[Start of Attachment]
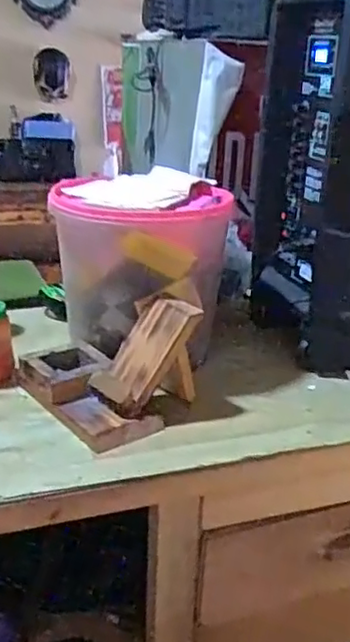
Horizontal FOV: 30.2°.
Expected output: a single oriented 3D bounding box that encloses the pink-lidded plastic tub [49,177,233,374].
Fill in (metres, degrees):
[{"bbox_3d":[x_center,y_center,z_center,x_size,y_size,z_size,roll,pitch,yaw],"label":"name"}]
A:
[{"bbox_3d":[-0.050,-0.077,0.921,0.211,0.211,0.198,1,23,0],"label":"pink-lidded plastic tub"}]

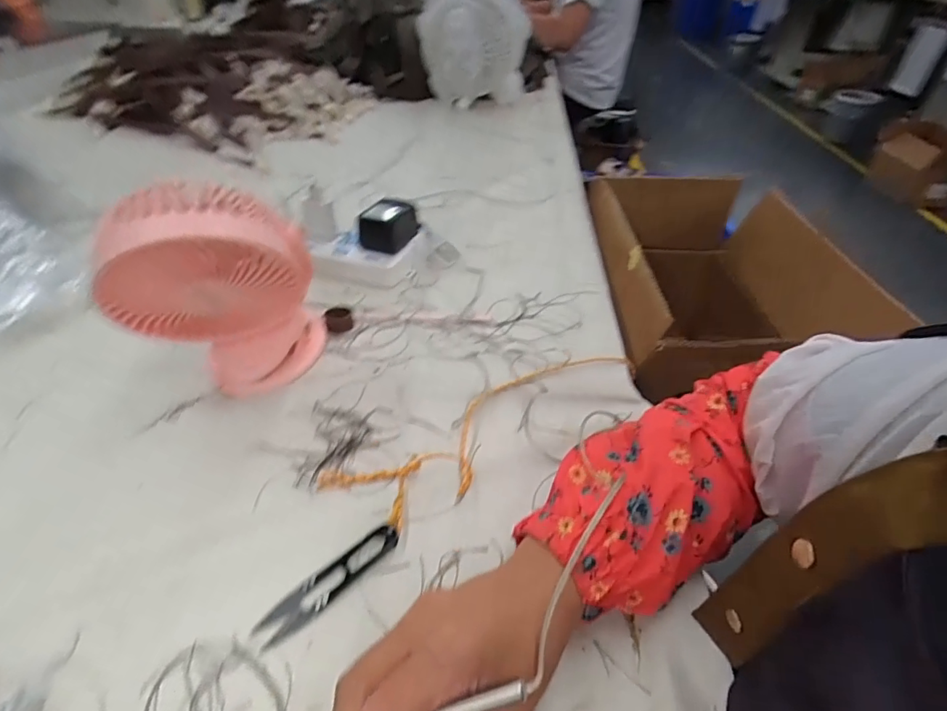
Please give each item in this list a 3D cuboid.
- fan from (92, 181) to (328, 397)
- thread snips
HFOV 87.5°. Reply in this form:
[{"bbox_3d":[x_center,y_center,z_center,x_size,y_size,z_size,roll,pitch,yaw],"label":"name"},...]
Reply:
[{"bbox_3d":[-0.202,-0.053,0.407,0.138,0.185,0.112,-8,41,-11],"label":"fan"},{"bbox_3d":[-0.094,0.146,0.325,0.100,0.009,0.022,-30,50,-32],"label":"thread snips"}]

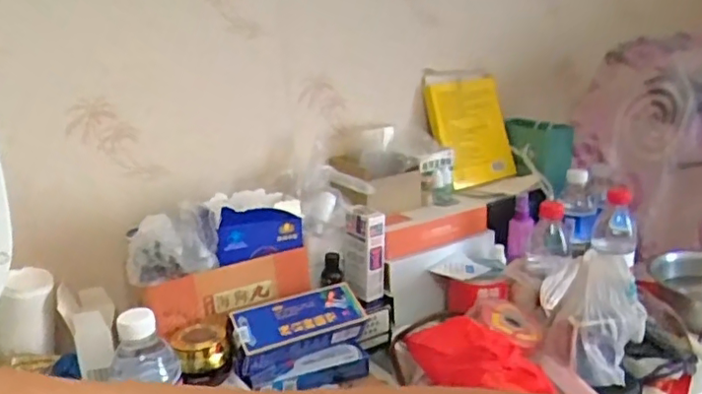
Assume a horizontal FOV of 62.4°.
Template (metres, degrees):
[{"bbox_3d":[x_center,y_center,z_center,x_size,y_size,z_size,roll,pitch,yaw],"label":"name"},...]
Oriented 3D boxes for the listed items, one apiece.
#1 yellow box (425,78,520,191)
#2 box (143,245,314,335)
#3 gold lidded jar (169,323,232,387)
[{"bbox_3d":[0.202,-0.112,0.974,0.153,0.179,0.026,-12,4,-30],"label":"yellow box"},{"bbox_3d":[-0.139,0.110,0.704,0.201,0.066,0.033,-12,18,-26],"label":"box"},{"bbox_3d":[-0.165,0.172,0.643,0.057,0.046,0.060,-3,16,1],"label":"gold lidded jar"}]

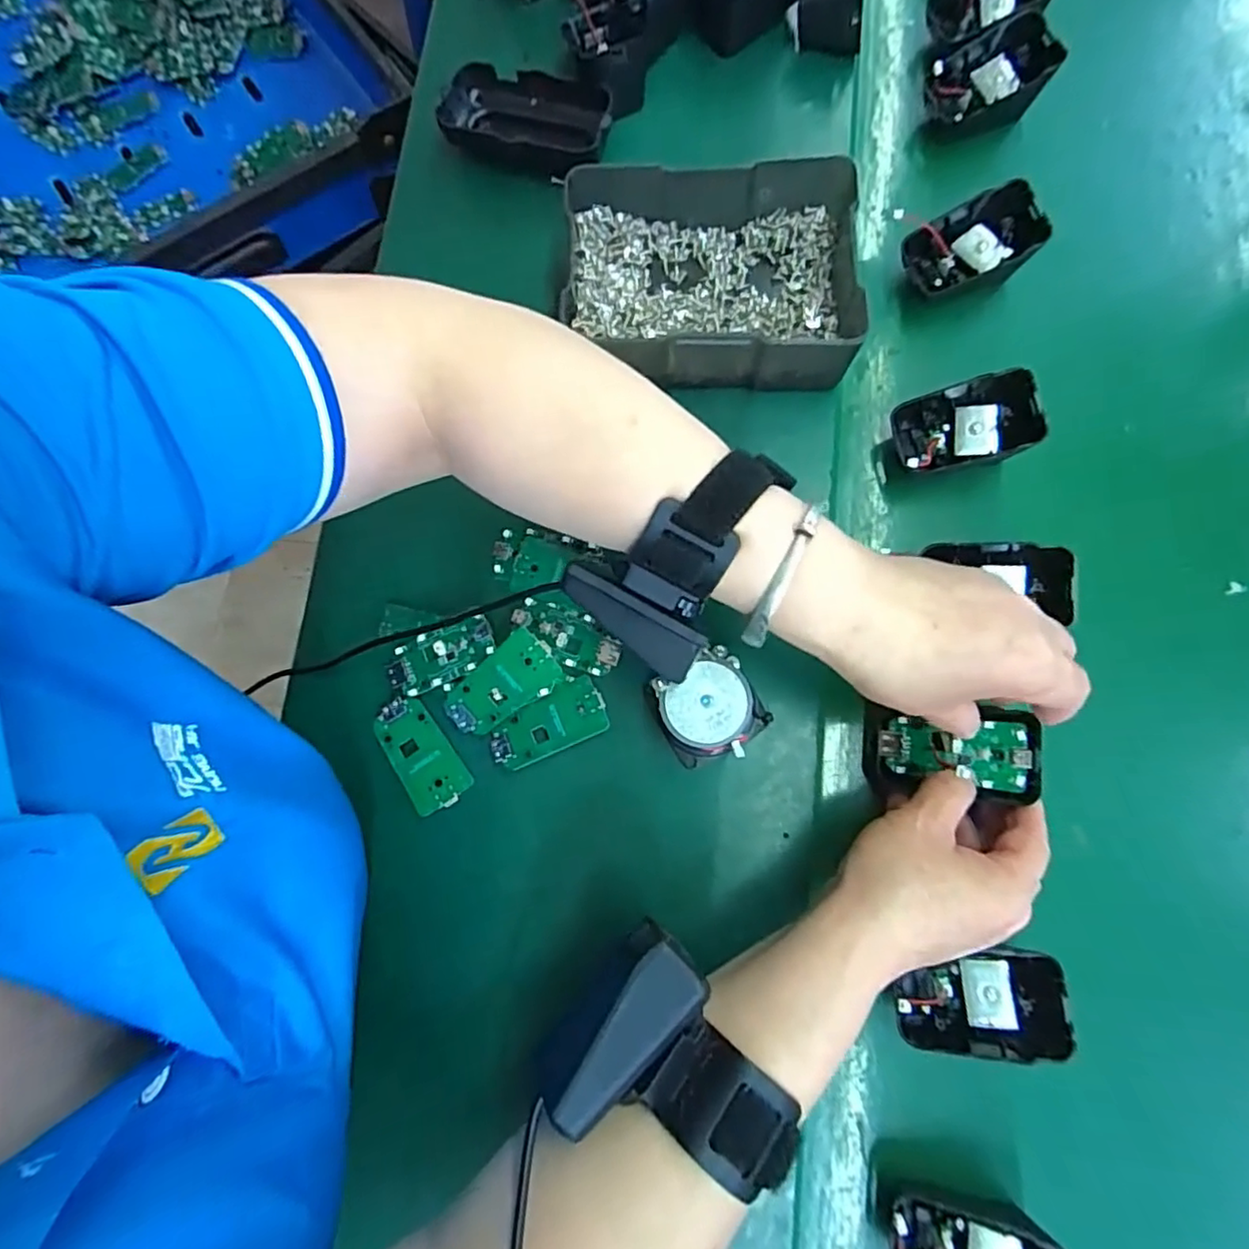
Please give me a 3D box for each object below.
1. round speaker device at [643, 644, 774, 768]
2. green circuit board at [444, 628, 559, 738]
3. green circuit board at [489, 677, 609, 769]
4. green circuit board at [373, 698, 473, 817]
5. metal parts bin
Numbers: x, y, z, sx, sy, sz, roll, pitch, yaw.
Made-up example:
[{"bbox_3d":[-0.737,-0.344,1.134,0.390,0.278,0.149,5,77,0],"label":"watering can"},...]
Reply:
[{"bbox_3d":[0.043,0.043,0.318,0.050,0.035,0.049,-30,79,-2],"label":"round speaker device"},{"bbox_3d":[-0.065,0.033,0.334,0.064,0.004,0.033,-40,94,10],"label":"green circuit board"},{"bbox_3d":[-0.042,0.054,0.335,0.063,0.008,0.032,-26,78,-1],"label":"green circuit board"},{"bbox_3d":[-0.111,0.070,0.340,0.033,0.004,0.062,-34,79,-3],"label":"green circuit board"},{"bbox_3d":[0.049,-0.192,0.356,0.160,0.051,0.123,0,79,4],"label":"metal parts bin"}]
[End of Attachment]
• Activity: When copying from the data above, print only the lines from the line containing "#1 yellow box (425,78,520,191)" to the line containing "2. green circuit", exactly, and leave the pictures out.

• Written solution:
#1 yellow box (425,78,520,191)
#2 box (143,245,314,335)
#3 gold lidded jar (169,323,232,387)
[{"bbox_3d":[0.202,-0.112,0.974,0.153,0.179,0.026,-12,4,-30],"label":"yellow box"},{"bbox_3d":[-0.139,0.110,0.704,0.201,0.066,0.033,-12,18,-26],"label":"box"},{"bbox_3d":[-0.165,0.172,0.643,0.057,0.046,0.060,-3,16,1],"label":"gold lidded jar"}]

Please give me a 3D box for each object below.
1. round speaker device at [643, 644, 774, 768]
2. green circuit board at [444, 628, 559, 738]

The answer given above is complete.